Other PFE Restrictions and Penalties

Beginning of construction uses IRA rules, including physical work or the 5 percent safe harbor, and ignores PFE for the start date. Penalties include the greater of 10 percent of the underpayment or $5,000 per false certification under Section 6695B, which has a 6-year assessment period, 20 percent for substantial understatement under Section 6662, and extended audits under Section 6501. Substantiation involves detailed records and OMB-approved forms.

The notice requests comments on definitions, thresholds, and safe harbors.

Implications for the Clean Energy Industry

These restrictions aim to bolster U.S. supply chain security but may increase costs and complexity, especially for critical minerals and solar or wind components that rely on global sourcing. Small-scale energy storage technologies benefit from aggregation, but no broad exemptions exist. Challenges include tracing PFE influence in complex chains and meeting higher thresholds over time, which pressures diversification. Potential credit loss may arise from inadvertent breaches. Opportunities include growth in domestic manufacturing and eased transitions through the binding contract rule.

Conclusion and Recommendations

IRS Notice 2026-15 provides essential clarity on OBBBA’s PFE rules, emphasizing compliance to access IRA incentives.

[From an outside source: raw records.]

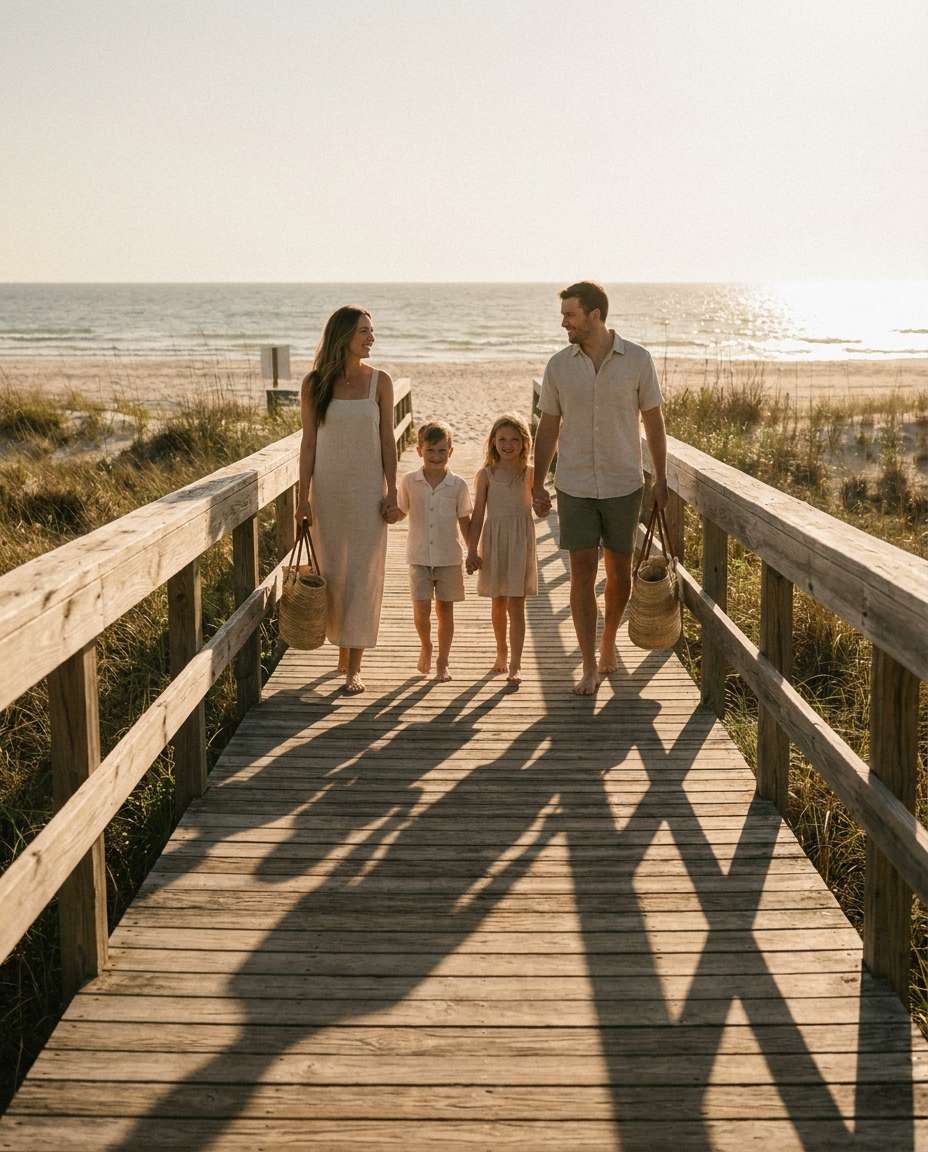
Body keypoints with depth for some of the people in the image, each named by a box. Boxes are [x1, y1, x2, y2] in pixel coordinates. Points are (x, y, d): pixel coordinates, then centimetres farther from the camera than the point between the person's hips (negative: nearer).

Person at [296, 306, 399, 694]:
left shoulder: (379, 381, 0)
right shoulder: (315, 383, -1)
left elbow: (387, 440, 2)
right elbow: (308, 443, 1)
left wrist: (391, 492, -3)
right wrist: (303, 496, -2)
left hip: (367, 491, 0)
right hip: (328, 490, 0)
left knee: (363, 574, -1)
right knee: (333, 572, 7)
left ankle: (354, 666, 4)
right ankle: (342, 649, 27)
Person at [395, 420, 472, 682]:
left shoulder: (458, 486, -3)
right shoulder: (409, 482, -1)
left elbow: (465, 522, 4)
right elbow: (399, 513, 11)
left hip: (449, 558, 0)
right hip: (419, 557, 0)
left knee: (444, 609, 7)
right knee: (421, 609, -9)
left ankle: (442, 663, 19)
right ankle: (425, 646, 21)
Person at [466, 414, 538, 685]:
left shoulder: (529, 473, 0)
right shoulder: (486, 474, 0)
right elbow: (478, 513, 1)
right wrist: (472, 550, -2)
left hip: (520, 540, -1)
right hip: (493, 539, 2)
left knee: (516, 604, -6)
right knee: (498, 602, 14)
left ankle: (515, 665, -7)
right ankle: (502, 651, 33)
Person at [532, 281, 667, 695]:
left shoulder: (637, 360, -4)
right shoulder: (559, 365, 0)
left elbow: (653, 422, 3)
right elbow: (548, 427, 6)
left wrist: (661, 479, 3)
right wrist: (537, 486, 6)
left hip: (623, 485, 0)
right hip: (574, 486, 0)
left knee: (619, 570, 10)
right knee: (582, 572, -3)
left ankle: (609, 642, 33)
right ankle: (590, 667, 3)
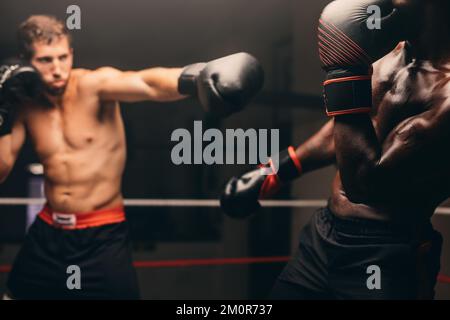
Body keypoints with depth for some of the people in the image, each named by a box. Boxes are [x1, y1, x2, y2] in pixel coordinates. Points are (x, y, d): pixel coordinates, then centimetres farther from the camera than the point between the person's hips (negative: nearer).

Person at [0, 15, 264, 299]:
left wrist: (196, 78, -56)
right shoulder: (24, 106, 0)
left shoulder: (93, 85, -15)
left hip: (103, 237, -5)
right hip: (47, 233, 5)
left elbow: (148, 84, -36)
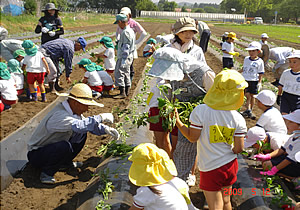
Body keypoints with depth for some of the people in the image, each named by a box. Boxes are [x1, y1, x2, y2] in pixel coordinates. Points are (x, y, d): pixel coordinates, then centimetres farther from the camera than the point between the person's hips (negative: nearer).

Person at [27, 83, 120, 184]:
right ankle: (47, 172, -13)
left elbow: (88, 124, 7)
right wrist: (101, 117, -37)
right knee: (65, 146, -36)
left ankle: (66, 162, 14)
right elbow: (79, 125, -47)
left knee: (82, 134, 1)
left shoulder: (73, 111, -2)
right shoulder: (59, 115, -31)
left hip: (54, 147, 9)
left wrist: (105, 129, -11)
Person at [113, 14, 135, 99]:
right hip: (129, 57, 10)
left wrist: (124, 59, -22)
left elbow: (126, 47, -22)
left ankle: (122, 93, -9)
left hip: (124, 57, -10)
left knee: (119, 74, -9)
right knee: (126, 74, 15)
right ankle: (127, 92, 22)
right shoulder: (130, 30, 14)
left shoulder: (126, 32, -18)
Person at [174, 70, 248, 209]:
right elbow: (239, 149, -9)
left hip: (210, 168, -3)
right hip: (230, 165, 3)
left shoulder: (200, 111, -18)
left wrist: (177, 121, -2)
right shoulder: (238, 119, -11)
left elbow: (192, 137, -13)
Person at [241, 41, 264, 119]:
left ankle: (250, 111, 18)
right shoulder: (246, 59, 6)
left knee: (252, 96, 6)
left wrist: (259, 82, -6)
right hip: (245, 80, 2)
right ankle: (248, 111, -3)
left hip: (254, 81, -2)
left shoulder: (259, 61, -5)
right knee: (248, 96, -4)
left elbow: (261, 73, -2)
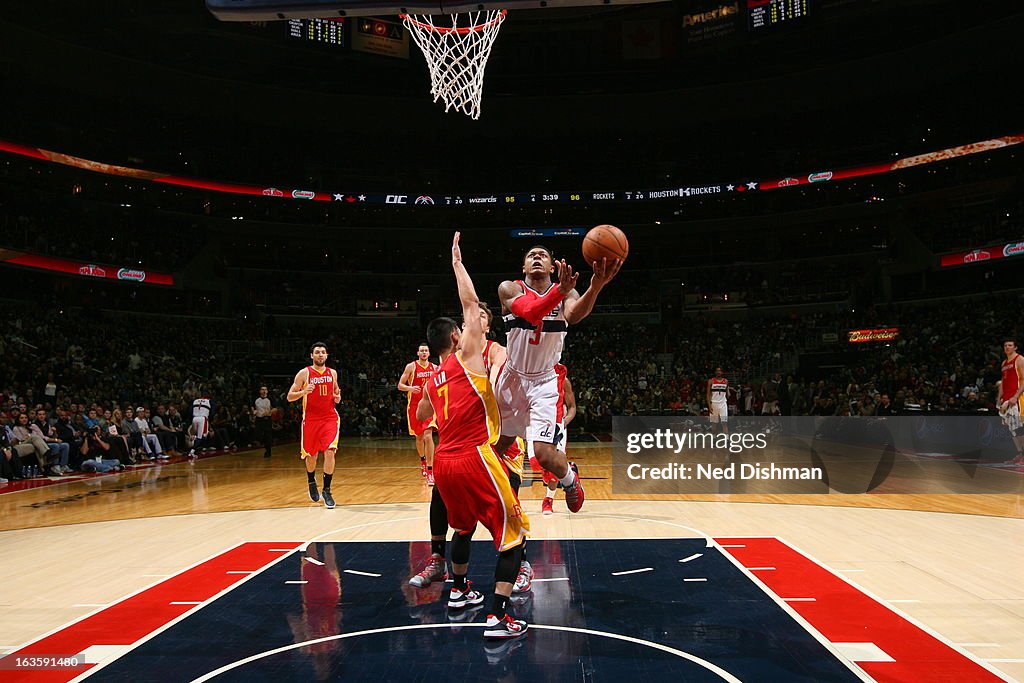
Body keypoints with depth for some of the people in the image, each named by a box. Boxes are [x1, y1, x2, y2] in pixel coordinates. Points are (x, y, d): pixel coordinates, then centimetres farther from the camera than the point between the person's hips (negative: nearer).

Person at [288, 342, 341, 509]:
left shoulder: (332, 373, 7)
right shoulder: (304, 373, -4)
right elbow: (290, 396, -5)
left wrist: (338, 397, 1)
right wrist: (304, 391, -23)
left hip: (330, 418, 1)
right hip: (311, 419, -1)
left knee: (330, 452, -15)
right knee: (311, 455, 10)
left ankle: (327, 490, -5)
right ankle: (312, 483, 39)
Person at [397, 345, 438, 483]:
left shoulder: (435, 368, 5)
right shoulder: (411, 367, -2)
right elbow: (400, 385, -3)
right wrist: (410, 388, -22)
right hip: (415, 405, 0)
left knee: (428, 436, -16)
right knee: (419, 437, 15)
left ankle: (430, 470, -16)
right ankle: (423, 461, 43)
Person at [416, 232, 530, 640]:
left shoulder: (432, 381, 15)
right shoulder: (467, 357, -2)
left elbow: (420, 417, 34)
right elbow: (470, 303, -1)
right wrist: (457, 263, 9)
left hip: (444, 462, 7)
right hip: (476, 459, -7)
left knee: (464, 527, 31)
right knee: (514, 535, 1)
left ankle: (458, 590, 45)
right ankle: (498, 617, -7)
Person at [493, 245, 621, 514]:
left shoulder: (565, 293, -8)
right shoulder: (509, 289, -9)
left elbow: (575, 314, -33)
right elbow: (529, 312, -32)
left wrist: (596, 286, -54)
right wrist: (560, 290, -51)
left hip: (545, 383, -2)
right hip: (512, 377, 2)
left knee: (544, 452, -15)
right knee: (502, 442, 19)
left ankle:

Taxpayers should conduct supply chain audits, use safe harbors for efficiency, secure certifications early, and monitor proposed regulations.

Walker Blue, a leader in clean energy consulting, offers tailored services including MACR modeling, PFE screenings, and credit optimization. Contact us at www.walker-blue.com for a consultation.

References

  • IRS Notice 2026-15.
  • OBBBA (Public Law 119-21).
  • Prior Notices: 2023-38, 2024-41, 2025-08.
  • IRC §§45X, 45Y, 48E, 7701(a)(51)-(52).

Appendix: Glossary (Excerpted from Notice 2026-15 Section 6)

The Material Assistance Cost Ratio, or MACR, measures non-PFE content. A Prohibited Foreign Entity, or PFE, is a restricted foreign actor. Manufactured Products, or MPs, and Manufactured Product Components, or MPCs, are key items in calculations. The 2023-2025 Safe Harbor Tables are tables from Notices 2023-38 and subsequent updates for classifications and percentages.